The before rules apply even in the case that processing of all individual part fail or each part is executed asynchronously! They are intended to allow clients to act on batch and bulk responses by inspecting the individual results in a consistent way.
Note: while a batch defines a collection of requests triggering independent processes, a bulk defines a collection of independent resources created or updated together in one request. With respect to response processing this distinction normally does not matter.
Use Code 429 with Headers for Rate Limits
APIs that wish to manage the request rate of clients must use the {429} (Too Many Requests) response code, if the client exceeded the request rate (see RFC 6585). Such responses must also contain header information providing further details to the client. There are two approaches a service can take for header information:
- Return a {Retry-After} header indicating how long the client ought to wait before making a follow-up request. The Retry-After header can contain a HTTP date value to retry after or the number of seconds to delay. Either is acceptable but APIs should prefer to use a delay in seconds.
- Return a trio of
X-RateLimit
headers. These headers (described below) allow a server to express a service level in the form of a number of allowing requests within a given window of time and when the window is reset.
The X-RateLimit
headers are:
X-RateLimit-Limit
: The maximum number of requests that the client is allowed to make in this window.X-RateLimit-Remaining
: The number of requests allowed in the current window.X-RateLimit-Reset
: The relative time in seconds when the rate limit window will be reset. Beware that this is different to Github and Twitter’s usage of a header with the same name which is using UTC epoch seconds instead.

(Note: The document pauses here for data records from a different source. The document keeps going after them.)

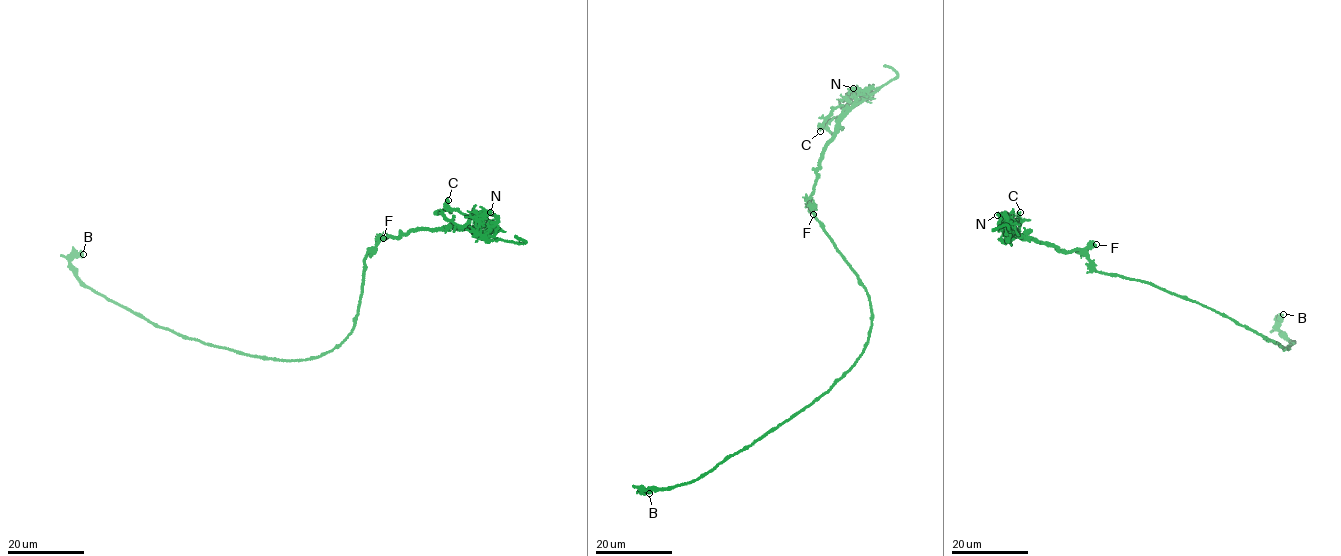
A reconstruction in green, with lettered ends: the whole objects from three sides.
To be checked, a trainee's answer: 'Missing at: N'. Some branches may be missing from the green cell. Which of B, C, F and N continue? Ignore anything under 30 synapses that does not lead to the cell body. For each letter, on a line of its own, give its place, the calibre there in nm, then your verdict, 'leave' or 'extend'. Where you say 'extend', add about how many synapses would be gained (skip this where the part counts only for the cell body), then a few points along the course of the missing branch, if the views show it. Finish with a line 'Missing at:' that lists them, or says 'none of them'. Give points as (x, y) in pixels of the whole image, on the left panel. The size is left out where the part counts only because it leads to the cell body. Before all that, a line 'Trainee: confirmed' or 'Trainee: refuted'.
Trainee: refuted
B: at (83, 254); 400 nm thick; leave
C: at (448, 200); 100 nm thick; leave
F: at (383, 238); 400 nm thick; leave
N: at (490, 212); 320 nm thick; leave
Missing at: none of them

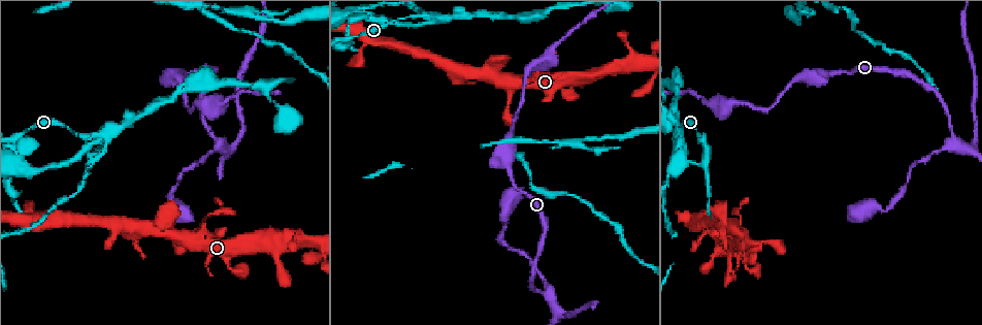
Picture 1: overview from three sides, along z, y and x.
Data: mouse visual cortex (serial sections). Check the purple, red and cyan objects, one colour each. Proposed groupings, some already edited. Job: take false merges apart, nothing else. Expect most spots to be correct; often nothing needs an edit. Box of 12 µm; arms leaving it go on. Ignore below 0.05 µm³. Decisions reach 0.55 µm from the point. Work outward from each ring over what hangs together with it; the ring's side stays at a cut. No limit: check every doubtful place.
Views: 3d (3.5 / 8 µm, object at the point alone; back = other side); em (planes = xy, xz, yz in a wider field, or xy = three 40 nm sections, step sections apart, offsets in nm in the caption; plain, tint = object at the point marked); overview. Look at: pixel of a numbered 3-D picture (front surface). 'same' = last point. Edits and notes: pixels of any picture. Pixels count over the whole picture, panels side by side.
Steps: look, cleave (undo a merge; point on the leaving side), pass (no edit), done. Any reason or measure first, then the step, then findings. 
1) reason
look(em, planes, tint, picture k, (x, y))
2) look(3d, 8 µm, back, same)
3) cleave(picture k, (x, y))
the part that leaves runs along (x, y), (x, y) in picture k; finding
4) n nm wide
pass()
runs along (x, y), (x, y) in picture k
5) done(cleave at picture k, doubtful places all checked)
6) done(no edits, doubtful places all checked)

three arms meet
look(3d, 3.5 µm, picture 1, (699, 137))

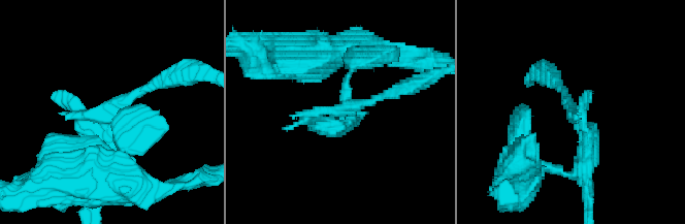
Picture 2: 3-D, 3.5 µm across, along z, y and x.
look(em, planes, tint, picture 2, (352, 108))

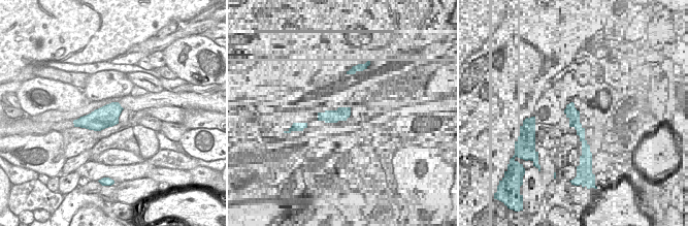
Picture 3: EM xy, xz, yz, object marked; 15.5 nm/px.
pass()
runs along (180, 71), (125, 100), (112, 166) in picture 2; continuous, no second cell

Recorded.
look(3d, 3.5 µm, picture 1, (704, 166))

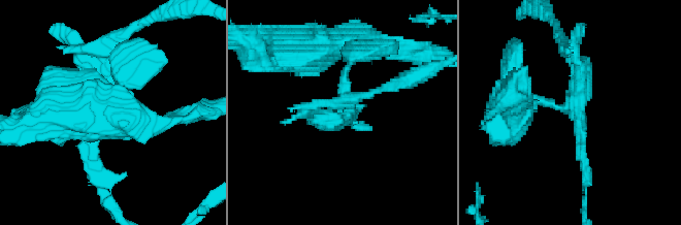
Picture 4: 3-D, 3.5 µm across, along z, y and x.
shape alone is not enough
look(em, xy, step 3, plain, picture 4, (573, 108))

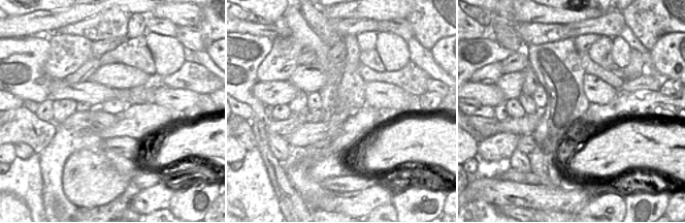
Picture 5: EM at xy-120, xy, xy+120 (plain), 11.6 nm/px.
where the object lies
look(em, xy, step 3, tint, same)

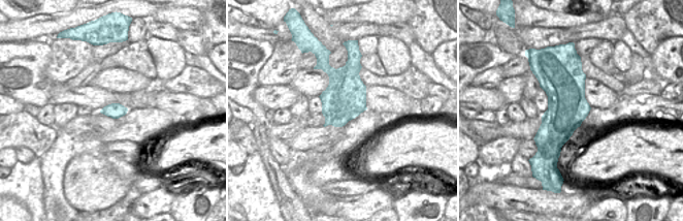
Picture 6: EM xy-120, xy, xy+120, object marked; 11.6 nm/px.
pass()
runs along (349, 103), (338, 119), (342, 93), (355, 53) in picture 4; continuous, no second cell

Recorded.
three arms meet
look(3d, 3.5 µm, picture 1, (23, 153))

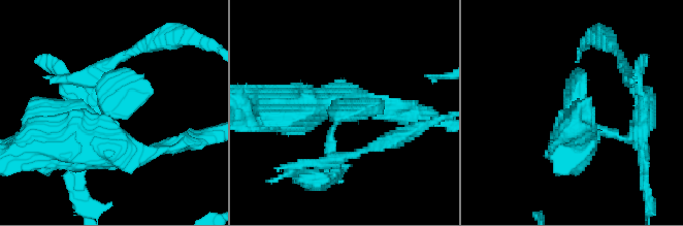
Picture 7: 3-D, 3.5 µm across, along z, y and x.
look(em, xy, step 2, tint, picture 7, (340, 108))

The reason to allow both approaches is that APIs can have different needs. Retry-After is often sufficient for general load handling and request throttling scenarios and notably, does not strictly require the concept of a calling entity such as a tenant or named account. In turn this allows resource owners to minimise the amount of state they have to carry with respect to client requests. The ‘X-RateLimit’ headers are suitable for scenarios where clients are associated with pre-existing account or tenancy structures. ‘X-RateLimit’ headers are generally returned on every request and not just on a 429, which implies the service implementing the API is carrying sufficient state to track the number of requests made within a given window for each named entity.
Use Problem JSON
API Linting by Zally SBB Ruleset: UseProblemJsonRule
API Linting by Zally SBB Ruleset: JsonProblemAsDefaultResponseRule
{RFC-7807}[RFC 7807] defines a Problem JSON object and the media type application/problem+json
. Operations should return it (together with a suitable status code) when any problem occurred during processing and you can give more details than the status code itself can supply, whether it be caused by the client or the server (i.e. both for {4xx} or {5xx} error codes).

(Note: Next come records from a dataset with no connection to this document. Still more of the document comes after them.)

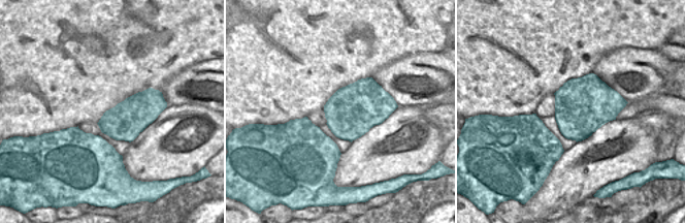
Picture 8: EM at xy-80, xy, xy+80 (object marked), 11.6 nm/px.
600 nm wide
pass()
runs along (328, 165), (340, 102), (293, 104) in picture 7; all the same cell

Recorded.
sharp bend
look(3d, 8 µm, picture 1, (435, 20))

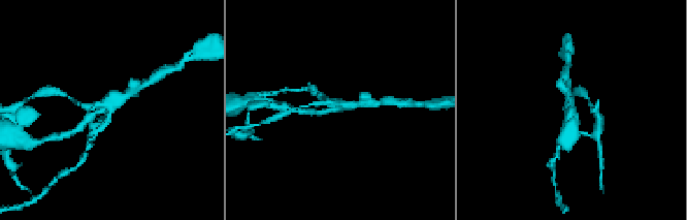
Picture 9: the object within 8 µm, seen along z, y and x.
look(em, xy, step 3, tint, picture 9, (341, 107))

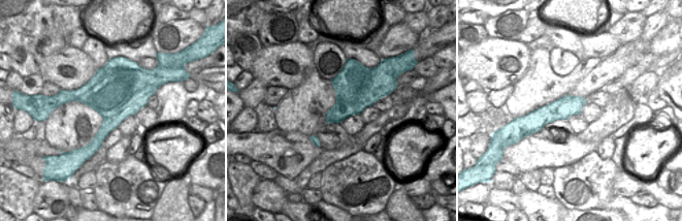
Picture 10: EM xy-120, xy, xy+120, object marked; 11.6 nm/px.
pass()
runs along (583, 100), (543, 116), (529, 116) in picture 10; continuous, no second cell

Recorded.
abrupt turn
look(3d, 3.5 µm, back, picture 1, (544, 295))

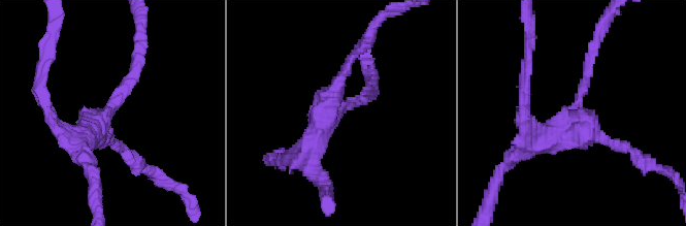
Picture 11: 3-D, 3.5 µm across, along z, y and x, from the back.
3 arms; arms of 150, 150, 400 nm; need the tissue
look(em, planes, tint, picture 11, (107, 113))

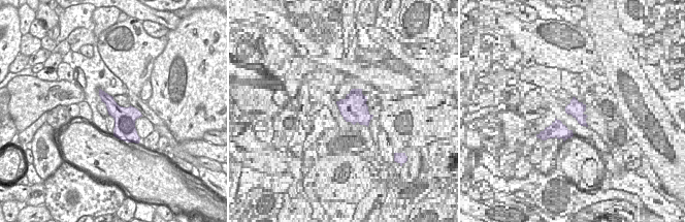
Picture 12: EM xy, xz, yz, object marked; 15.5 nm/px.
pass()
runs along (588, 57), (575, 115), (625, 146) in picture 11; one cell here

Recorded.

The Open API schema definition of the Problem JSON object can be found on github. You can reference it by using:
responses:
503:
description: Service Unavailable
content:
"application/problem+json":
schema:
$ref: 'https://opensource.zalando.com/problem/schema.yaml#/Problem'
You may define custom problem types as extension of the Problem JSON object if your API need to return specific additional error detail information.

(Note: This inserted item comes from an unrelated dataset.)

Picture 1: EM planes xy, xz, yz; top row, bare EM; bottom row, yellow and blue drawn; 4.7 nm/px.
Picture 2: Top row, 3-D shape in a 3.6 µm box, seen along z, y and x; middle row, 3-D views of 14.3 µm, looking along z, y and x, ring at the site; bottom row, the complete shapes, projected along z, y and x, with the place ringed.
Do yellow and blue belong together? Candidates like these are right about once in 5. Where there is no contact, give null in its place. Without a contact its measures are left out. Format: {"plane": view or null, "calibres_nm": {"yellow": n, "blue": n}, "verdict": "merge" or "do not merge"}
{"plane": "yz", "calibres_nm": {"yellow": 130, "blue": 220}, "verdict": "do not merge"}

Hint for backward compatibility: A previous version of this guideline (before the publication of RFC-7807 and the registration of the media type) told to return custom variant of the media type application/x.problem+json
. Servers for APIs defined before this change should pay attention to the Accept
header sent by the client and set the Content-Type
header of the problem response correspondingly. Clients of such APIs should accept both media types.
Do not expose Stack Traces
Stack traces contain implementation details that are not part of an API, and on which clients should never rely. Moreover, stack traces can leak sensitive information that partners and third parties are not allowed to receive and may disclose insights about vulnerabilities to attackers.